Directions: Turn the material from the line containing "Based on the photo, given" through the line containing "Answer: right" into a numbered list, leaving out any blank lines.

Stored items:
>>

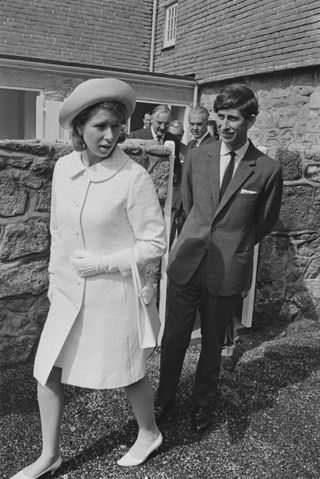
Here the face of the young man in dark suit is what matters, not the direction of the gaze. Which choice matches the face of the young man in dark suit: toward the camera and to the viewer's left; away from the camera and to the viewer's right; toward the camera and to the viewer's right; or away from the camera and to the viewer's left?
toward the camera and to the viewer's left

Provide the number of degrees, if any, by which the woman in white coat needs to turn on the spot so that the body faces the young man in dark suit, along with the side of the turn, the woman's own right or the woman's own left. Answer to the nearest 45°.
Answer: approximately 180°

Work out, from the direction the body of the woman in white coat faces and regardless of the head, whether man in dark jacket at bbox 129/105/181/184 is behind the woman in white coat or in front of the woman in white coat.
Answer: behind

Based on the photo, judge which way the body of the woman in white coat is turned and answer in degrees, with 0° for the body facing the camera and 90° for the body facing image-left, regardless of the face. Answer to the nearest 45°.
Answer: approximately 45°

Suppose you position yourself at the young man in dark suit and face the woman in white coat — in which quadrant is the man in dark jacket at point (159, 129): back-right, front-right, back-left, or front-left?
back-right

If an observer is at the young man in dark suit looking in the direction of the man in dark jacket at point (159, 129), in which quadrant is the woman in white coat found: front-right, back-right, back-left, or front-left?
back-left
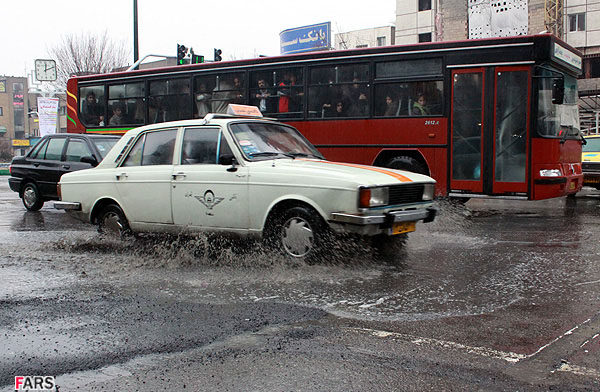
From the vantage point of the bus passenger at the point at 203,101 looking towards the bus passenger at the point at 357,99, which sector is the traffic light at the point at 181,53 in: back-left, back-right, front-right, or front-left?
back-left

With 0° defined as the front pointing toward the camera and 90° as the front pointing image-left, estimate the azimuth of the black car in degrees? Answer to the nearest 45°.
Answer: approximately 315°

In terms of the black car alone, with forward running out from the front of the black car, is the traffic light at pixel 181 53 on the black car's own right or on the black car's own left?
on the black car's own left

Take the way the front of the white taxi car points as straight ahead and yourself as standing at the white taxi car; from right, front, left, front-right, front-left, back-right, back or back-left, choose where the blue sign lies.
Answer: back-left

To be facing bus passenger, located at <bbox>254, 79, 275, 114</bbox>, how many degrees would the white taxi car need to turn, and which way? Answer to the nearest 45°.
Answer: approximately 135° to its left

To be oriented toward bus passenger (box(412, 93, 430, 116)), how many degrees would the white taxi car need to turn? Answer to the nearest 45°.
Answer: approximately 90° to its left

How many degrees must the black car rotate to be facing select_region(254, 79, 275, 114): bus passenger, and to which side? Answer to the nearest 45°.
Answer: approximately 45° to its left

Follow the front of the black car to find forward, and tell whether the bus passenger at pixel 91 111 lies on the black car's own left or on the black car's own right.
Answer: on the black car's own left
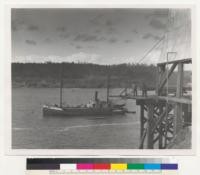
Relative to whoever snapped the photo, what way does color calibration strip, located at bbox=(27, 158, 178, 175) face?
facing the viewer
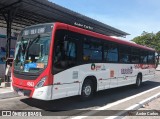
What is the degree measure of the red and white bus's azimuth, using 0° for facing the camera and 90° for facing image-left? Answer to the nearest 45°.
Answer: approximately 45°
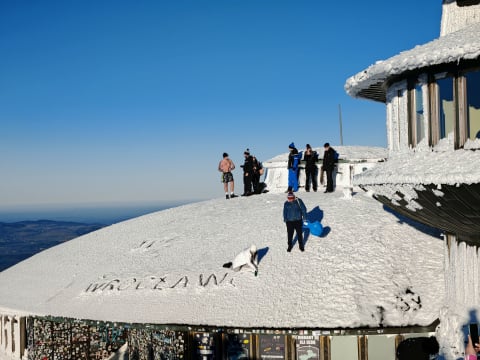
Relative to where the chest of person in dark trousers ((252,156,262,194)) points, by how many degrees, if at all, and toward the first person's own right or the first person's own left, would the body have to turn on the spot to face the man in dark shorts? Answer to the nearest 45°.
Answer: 0° — they already face them

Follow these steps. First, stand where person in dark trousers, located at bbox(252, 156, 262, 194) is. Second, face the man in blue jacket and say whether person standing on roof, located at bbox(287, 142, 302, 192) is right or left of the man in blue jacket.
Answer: left

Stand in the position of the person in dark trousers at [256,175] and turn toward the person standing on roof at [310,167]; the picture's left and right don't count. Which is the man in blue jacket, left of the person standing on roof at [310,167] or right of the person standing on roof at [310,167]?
right

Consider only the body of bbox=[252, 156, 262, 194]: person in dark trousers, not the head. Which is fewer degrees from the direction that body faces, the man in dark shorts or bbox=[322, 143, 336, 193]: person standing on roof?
the man in dark shorts

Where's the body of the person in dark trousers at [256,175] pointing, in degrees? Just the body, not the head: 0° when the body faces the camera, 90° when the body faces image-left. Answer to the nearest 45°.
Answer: approximately 45°

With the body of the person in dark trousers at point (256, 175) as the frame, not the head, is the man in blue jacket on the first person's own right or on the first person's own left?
on the first person's own left

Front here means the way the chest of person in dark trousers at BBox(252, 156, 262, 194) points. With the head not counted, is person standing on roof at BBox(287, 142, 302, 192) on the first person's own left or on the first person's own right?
on the first person's own left

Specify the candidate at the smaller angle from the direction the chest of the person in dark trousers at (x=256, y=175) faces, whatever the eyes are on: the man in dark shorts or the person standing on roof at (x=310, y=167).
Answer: the man in dark shorts

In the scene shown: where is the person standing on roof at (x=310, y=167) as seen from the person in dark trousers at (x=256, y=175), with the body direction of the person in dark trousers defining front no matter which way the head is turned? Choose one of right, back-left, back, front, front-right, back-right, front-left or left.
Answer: back
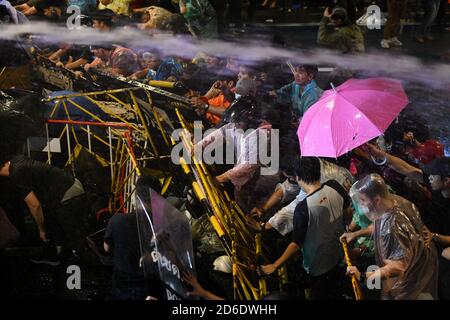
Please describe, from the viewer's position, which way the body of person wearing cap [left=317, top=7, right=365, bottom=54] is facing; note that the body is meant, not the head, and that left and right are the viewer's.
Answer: facing the viewer and to the left of the viewer
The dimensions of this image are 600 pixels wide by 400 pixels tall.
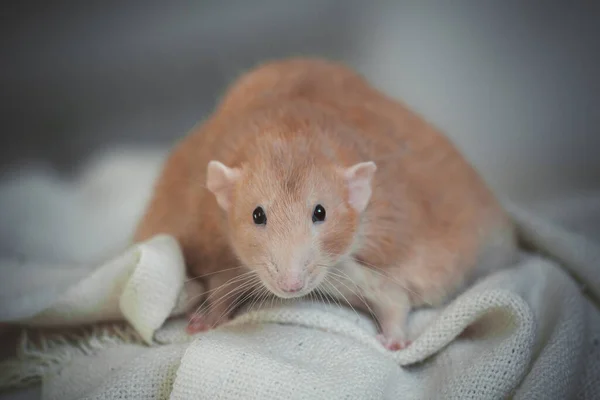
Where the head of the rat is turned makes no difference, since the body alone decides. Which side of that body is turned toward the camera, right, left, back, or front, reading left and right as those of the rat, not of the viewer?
front
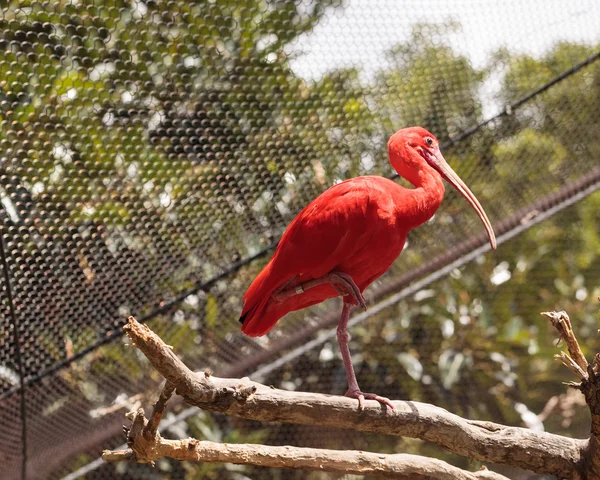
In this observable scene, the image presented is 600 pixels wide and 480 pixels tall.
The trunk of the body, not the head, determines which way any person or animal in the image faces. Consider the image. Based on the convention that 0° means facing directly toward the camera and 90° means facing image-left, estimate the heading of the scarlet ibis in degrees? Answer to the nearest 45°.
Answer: approximately 270°

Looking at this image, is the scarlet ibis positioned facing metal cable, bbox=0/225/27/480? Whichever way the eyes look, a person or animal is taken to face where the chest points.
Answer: no

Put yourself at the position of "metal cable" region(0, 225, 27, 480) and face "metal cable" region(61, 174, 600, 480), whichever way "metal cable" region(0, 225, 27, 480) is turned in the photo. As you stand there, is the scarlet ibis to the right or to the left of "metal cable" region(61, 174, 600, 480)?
right

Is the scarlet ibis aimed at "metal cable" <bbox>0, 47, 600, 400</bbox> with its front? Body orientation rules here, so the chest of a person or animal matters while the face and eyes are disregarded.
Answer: no

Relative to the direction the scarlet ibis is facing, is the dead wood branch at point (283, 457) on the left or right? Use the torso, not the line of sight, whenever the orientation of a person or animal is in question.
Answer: on its right
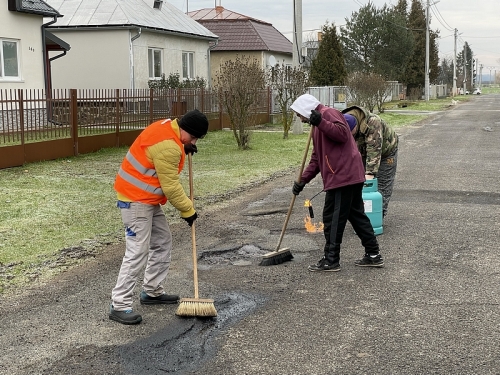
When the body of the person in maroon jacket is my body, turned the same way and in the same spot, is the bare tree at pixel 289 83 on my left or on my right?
on my right

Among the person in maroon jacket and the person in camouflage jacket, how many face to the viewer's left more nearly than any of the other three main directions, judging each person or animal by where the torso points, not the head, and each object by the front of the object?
2

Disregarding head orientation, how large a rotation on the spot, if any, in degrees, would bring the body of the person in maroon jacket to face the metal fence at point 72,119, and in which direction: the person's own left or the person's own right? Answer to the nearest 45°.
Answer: approximately 45° to the person's own right

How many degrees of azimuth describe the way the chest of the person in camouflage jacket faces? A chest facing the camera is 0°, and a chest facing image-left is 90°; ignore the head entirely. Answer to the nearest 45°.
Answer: approximately 90°

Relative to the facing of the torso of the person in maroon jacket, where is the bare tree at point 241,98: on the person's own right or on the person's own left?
on the person's own right

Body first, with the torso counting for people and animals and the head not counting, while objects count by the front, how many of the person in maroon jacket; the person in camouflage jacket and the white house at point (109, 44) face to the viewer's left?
2

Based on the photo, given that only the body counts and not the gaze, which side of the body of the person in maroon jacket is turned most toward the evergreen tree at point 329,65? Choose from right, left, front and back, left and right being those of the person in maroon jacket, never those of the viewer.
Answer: right

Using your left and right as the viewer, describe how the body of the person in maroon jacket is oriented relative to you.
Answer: facing to the left of the viewer

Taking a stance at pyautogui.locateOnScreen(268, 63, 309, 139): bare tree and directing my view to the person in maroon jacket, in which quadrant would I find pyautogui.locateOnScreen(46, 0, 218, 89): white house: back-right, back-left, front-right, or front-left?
back-right

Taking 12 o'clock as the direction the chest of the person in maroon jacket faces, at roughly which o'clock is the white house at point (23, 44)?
The white house is roughly at 2 o'clock from the person in maroon jacket.
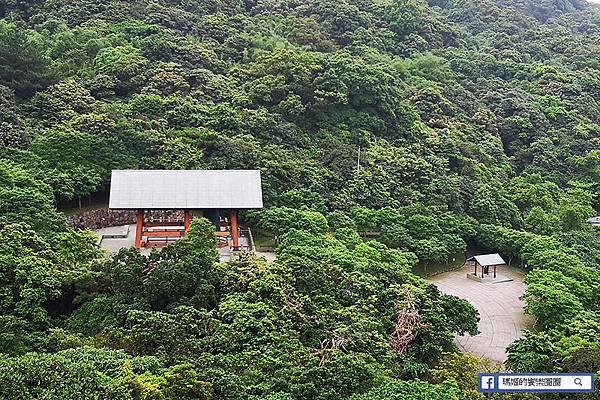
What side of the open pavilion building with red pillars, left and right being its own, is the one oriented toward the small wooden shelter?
left

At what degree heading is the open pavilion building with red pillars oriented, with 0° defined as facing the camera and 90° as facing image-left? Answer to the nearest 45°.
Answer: approximately 0°
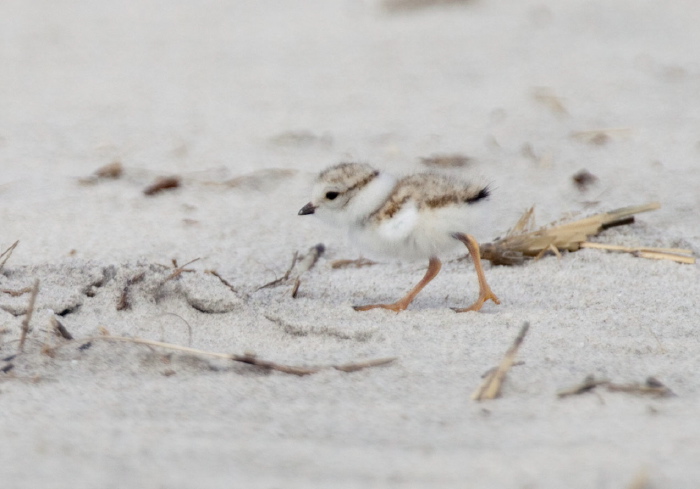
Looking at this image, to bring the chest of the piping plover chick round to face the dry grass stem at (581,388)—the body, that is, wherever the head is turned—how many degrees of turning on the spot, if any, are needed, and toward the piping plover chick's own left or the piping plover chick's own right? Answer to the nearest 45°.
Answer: approximately 90° to the piping plover chick's own left

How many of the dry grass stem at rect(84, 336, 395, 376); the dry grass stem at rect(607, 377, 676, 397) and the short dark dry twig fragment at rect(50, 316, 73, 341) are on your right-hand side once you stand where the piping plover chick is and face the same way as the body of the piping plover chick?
0

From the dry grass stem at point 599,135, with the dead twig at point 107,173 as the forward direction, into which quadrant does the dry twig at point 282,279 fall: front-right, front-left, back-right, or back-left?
front-left

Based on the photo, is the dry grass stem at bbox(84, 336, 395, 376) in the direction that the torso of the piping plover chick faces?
no

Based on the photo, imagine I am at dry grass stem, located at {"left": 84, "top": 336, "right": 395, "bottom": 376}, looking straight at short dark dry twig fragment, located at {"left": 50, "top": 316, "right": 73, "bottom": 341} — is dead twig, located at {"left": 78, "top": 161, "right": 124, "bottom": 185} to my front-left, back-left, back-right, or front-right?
front-right

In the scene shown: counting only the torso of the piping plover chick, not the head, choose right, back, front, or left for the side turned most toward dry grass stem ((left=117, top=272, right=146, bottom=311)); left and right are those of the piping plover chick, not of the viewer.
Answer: front

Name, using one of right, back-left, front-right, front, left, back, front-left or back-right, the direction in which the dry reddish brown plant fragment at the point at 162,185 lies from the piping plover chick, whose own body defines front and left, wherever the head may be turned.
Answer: front-right

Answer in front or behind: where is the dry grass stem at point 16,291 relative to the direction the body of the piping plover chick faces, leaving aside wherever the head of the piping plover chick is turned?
in front

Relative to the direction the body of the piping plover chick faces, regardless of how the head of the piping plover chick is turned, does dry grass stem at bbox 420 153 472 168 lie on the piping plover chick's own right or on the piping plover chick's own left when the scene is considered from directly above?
on the piping plover chick's own right

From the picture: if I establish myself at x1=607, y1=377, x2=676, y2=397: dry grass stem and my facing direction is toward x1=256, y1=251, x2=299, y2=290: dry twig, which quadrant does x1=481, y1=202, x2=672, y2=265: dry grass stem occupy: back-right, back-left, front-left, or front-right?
front-right

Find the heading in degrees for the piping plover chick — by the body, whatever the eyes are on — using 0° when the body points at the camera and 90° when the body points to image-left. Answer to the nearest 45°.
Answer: approximately 90°

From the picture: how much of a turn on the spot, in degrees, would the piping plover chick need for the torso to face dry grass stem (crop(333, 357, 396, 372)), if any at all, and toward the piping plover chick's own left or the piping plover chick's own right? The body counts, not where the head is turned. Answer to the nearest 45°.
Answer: approximately 90° to the piping plover chick's own left

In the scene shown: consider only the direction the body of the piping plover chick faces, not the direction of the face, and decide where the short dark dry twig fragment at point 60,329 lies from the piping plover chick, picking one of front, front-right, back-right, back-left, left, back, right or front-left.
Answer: front-left
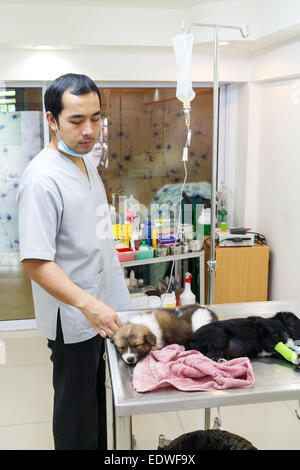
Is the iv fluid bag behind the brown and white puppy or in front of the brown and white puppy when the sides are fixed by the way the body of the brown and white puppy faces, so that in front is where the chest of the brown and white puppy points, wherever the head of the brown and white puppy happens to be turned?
behind

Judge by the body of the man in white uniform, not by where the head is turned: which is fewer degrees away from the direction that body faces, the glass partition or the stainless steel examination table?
the stainless steel examination table

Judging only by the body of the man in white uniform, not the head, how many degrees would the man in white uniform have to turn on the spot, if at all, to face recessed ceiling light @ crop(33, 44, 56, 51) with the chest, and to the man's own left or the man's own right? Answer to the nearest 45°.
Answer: approximately 135° to the man's own left

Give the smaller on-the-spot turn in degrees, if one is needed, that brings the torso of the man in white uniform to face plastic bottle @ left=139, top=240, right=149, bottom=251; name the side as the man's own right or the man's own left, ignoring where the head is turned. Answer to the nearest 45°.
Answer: approximately 135° to the man's own left

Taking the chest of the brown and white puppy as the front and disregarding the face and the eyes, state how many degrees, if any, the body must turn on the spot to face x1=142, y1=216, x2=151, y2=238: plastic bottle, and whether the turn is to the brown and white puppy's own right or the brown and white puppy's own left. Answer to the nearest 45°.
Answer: approximately 135° to the brown and white puppy's own right

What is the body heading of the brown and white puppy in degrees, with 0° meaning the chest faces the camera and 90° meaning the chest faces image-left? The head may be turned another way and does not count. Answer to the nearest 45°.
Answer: approximately 45°

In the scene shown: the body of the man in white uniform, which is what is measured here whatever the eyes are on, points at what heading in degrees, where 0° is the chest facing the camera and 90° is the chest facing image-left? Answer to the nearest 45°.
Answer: approximately 315°

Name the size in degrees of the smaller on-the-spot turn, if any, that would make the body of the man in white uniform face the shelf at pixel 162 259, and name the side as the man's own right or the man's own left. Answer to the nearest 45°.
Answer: approximately 135° to the man's own left
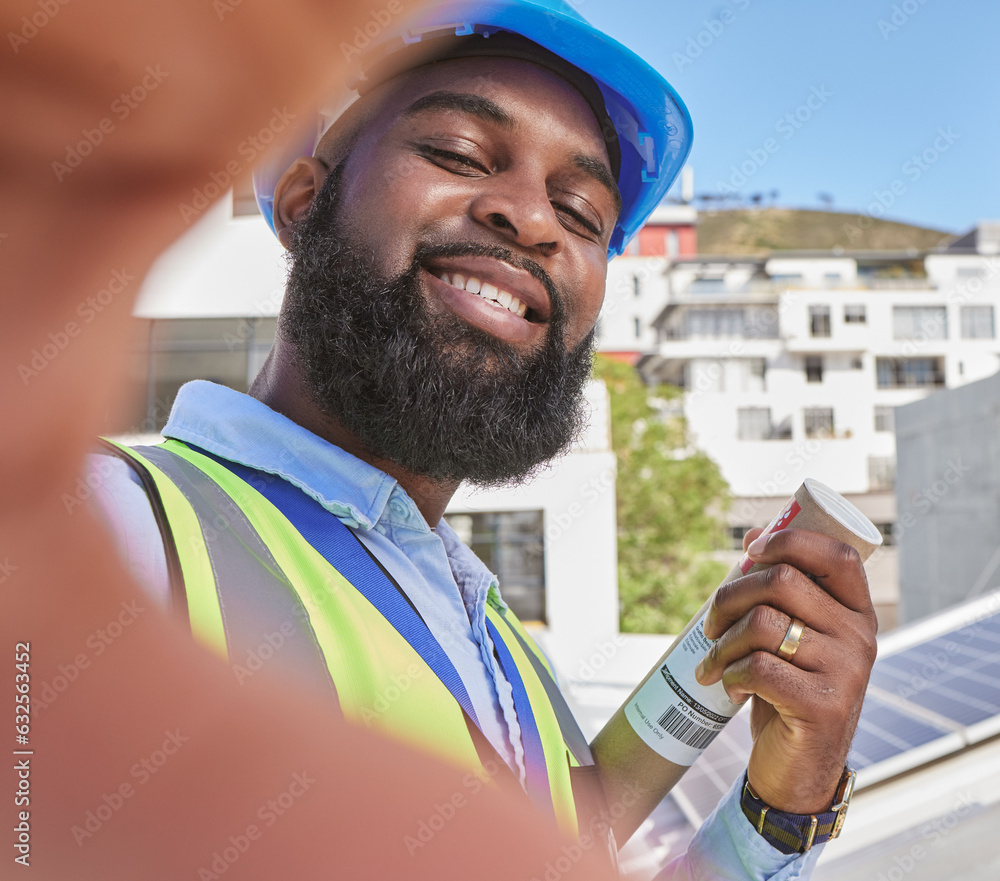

<<

Your response:
1. Based on the photo, given that only the body counts and not the gaze, which side of the body of the person in maroon jacket is turned most toward the evergreen tree at point 329,65? Choose from right, left, front and back, left and right being those of the person in maroon jacket, never those of the viewer.
2. Answer: right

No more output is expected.